> **ACTIVITY**
Rewrite as a numbered list the lines of the entries starting at the line containing "258-AECI, 258-SWPP, 321-SWPP" and ending at the line containing "Is it true that min_elite equals 4.4 at 5?", with both of those lines included and all blank lines omitted. Include no other lines.

—————

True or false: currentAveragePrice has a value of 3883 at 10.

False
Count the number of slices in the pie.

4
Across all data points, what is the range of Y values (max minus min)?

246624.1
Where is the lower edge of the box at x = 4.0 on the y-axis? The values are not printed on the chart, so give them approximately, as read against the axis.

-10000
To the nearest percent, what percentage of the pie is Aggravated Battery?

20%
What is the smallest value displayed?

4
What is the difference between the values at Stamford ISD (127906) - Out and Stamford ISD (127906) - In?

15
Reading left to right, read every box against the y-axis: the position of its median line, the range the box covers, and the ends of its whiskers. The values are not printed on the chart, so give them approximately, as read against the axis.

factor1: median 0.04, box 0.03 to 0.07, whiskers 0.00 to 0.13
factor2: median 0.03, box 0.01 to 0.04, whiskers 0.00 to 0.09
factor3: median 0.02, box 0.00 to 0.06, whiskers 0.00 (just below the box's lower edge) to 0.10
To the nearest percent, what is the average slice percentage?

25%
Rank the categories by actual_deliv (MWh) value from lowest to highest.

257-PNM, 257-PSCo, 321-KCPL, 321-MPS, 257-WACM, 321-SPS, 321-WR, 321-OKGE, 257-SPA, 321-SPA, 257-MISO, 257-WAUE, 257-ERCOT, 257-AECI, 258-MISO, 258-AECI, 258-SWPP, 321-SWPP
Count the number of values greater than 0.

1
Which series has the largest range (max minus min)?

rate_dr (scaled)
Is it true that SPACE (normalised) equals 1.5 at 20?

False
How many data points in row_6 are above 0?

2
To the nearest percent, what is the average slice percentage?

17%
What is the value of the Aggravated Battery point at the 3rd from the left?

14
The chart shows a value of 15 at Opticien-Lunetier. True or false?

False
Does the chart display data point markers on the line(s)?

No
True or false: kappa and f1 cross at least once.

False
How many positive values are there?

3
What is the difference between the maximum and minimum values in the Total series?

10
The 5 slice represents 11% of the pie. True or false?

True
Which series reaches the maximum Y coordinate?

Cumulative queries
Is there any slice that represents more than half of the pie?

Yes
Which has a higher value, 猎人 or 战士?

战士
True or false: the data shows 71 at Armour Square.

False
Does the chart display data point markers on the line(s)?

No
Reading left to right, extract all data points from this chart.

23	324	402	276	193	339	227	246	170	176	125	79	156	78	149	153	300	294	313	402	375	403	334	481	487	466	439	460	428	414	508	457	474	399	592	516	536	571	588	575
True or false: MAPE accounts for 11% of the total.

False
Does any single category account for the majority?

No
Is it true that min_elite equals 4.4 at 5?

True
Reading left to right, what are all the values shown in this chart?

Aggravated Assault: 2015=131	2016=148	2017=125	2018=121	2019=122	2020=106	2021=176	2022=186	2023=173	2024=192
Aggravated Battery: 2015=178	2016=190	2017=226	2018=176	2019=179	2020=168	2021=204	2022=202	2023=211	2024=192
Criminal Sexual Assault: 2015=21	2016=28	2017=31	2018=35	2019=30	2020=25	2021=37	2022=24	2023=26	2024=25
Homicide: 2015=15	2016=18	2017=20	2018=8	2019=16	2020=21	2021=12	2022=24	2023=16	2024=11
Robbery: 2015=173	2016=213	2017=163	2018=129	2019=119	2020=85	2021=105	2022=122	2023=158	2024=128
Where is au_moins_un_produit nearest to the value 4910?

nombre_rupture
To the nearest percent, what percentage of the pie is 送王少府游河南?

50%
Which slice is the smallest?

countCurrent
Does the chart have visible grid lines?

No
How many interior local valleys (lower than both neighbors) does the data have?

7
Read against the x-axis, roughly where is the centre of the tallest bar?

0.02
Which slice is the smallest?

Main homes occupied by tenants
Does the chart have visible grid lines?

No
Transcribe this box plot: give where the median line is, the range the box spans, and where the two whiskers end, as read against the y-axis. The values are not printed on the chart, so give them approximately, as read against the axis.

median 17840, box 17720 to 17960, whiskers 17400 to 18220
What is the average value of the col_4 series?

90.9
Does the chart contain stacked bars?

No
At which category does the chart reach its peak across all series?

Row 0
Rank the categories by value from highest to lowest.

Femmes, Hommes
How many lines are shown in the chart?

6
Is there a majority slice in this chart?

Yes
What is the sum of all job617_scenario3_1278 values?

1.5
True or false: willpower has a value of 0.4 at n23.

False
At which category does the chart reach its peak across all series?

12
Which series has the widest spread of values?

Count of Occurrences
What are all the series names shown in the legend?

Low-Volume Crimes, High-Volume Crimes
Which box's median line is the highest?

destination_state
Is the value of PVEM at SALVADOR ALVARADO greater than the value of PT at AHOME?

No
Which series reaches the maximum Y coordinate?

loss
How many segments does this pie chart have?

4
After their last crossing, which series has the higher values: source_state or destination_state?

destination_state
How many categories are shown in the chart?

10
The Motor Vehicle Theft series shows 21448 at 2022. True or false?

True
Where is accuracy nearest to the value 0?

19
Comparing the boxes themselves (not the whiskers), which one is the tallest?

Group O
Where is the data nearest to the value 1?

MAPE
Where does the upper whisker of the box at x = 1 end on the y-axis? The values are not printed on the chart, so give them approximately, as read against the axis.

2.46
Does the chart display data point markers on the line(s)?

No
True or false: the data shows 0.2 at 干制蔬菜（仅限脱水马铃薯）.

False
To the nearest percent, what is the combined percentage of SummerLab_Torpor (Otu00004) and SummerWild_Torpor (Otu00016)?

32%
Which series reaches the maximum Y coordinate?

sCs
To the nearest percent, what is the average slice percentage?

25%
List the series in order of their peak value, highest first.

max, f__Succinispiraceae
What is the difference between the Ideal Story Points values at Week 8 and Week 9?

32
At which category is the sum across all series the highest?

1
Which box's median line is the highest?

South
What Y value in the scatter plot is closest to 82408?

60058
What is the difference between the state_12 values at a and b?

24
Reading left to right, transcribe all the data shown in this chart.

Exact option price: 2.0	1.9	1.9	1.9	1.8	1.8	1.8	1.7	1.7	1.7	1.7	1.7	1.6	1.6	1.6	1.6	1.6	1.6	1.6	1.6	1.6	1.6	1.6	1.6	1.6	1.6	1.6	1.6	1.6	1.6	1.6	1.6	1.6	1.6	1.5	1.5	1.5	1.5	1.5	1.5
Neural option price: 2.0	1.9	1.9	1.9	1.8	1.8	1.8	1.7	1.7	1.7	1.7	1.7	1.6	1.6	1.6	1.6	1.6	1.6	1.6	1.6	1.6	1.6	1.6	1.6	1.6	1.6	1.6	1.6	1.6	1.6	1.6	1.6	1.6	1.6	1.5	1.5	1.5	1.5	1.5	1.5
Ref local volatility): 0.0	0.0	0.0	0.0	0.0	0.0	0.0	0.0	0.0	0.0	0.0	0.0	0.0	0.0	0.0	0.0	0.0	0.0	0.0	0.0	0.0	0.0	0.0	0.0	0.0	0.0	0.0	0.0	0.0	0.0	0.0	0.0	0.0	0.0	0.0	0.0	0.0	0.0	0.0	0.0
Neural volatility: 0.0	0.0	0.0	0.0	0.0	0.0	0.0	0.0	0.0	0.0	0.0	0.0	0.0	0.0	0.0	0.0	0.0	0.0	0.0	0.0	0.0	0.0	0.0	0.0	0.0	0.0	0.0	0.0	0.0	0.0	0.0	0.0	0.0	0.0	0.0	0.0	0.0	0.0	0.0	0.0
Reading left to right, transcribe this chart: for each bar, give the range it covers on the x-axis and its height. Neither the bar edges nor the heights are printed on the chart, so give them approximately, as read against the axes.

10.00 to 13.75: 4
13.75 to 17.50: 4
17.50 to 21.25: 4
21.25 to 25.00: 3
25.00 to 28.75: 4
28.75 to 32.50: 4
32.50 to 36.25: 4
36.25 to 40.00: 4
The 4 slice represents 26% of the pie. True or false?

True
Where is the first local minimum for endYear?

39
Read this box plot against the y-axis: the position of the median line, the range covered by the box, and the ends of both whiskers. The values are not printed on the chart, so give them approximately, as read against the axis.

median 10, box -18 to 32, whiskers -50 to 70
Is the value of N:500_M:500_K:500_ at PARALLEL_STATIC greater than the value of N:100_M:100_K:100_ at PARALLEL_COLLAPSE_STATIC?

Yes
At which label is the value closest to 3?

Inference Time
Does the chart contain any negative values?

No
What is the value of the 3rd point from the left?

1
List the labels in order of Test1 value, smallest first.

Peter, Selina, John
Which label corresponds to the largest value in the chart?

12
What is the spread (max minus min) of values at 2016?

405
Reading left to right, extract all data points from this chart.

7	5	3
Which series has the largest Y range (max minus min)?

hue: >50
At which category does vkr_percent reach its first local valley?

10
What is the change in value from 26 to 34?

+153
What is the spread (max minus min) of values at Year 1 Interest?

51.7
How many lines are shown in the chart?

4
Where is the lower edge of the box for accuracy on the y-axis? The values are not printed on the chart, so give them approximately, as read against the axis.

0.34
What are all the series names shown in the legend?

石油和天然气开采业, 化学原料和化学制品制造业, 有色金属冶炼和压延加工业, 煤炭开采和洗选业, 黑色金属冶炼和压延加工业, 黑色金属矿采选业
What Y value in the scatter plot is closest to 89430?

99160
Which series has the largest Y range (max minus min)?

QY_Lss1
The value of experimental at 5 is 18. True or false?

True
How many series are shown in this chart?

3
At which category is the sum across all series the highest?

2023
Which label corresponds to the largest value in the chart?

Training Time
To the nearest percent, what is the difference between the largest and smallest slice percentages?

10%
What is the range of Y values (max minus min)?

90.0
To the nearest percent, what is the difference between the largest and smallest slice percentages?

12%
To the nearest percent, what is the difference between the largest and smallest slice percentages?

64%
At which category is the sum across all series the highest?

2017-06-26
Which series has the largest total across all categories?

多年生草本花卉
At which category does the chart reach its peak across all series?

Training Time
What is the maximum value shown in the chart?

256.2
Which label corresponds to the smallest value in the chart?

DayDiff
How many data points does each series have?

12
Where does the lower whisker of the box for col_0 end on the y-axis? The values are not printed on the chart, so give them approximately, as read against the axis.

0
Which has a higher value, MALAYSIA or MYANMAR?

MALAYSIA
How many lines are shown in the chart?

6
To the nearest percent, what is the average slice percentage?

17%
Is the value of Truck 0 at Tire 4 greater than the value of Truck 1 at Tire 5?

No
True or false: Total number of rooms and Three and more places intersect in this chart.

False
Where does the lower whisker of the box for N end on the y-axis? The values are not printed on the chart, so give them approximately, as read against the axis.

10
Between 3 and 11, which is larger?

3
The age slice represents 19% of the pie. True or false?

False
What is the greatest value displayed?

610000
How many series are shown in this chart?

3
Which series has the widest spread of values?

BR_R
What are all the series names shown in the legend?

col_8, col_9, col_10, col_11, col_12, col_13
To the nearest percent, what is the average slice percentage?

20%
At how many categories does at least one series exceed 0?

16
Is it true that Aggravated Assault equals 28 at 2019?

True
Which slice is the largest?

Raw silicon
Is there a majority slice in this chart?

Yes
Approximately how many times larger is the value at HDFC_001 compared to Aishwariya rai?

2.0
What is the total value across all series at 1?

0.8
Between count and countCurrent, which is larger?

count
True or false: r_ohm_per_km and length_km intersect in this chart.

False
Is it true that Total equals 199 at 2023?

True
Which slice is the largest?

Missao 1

—————

> **RESPONSE AREA**
1. 257-PNM, 257-PSCo, 321-KCPL, 321-MPS, 257-WACM, 321-SPS, 321-WR, 321-OKGE, 257-SPA, 321-SPA, 257-MISO, 257-WAUE, 257-ERCOT, 257-AECI, 258-MISO, 258-AECI, 258-SWPP, 321-SWPP
2. Count the number of values greater than 0.
3. 1
4. Which series has the largest range (max minus min)?
5. rate_dr (scaled)
6. Is it true that SPACE (normalised) equals 1.5 at 20?
7. False
8. How many data points in row_6 are above 0?
9. 2
10. To the nearest percent, what is the average slice percentage?
11. 17%
12. What is the value of the Aggravated Battery point at the 3rd from the left?
13. 14
14. The chart shows a value of 15 at Opticien-Lunetier. True or false?
15. False
16. Does the chart display data point markers on the line(s)?
17. No
18. True or false: kappa and f1 cross at least once.
19. False
20. How many positive values are there?
21. 3
22. What is the difference between the maximum and minimum values in the Total series?
23. 10
24. The 5 slice represents 11% of the pie. True or false?
25. True
26. Which series reaches the maximum Y coordinate?
27. Cumulative queries
28. Is there any slice that represents more than half of the pie?
29. Yes
30. Which has a higher value, 猎人 or 战士?
31. 战士
32. True or false: the data shows 71 at Armour Square.
33. False
34. Does the chart display data point markers on the line(s)?
35. No
36. Reading left to right, extract all data points from this chart.
37. 23	324	402	276	193	339	227	246	170	176	125	79	156	78	149	153	300	294	313	402	375	403	334	481	487	466	439	460	428	414	508	457	474	399	592	516	536	571	588	575
38. True or false: MAPE accounts for 11% of the total.
39. False
40. Does any single category account for the majority?
41. No
42. Is it true that min_elite equals 4.4 at 5?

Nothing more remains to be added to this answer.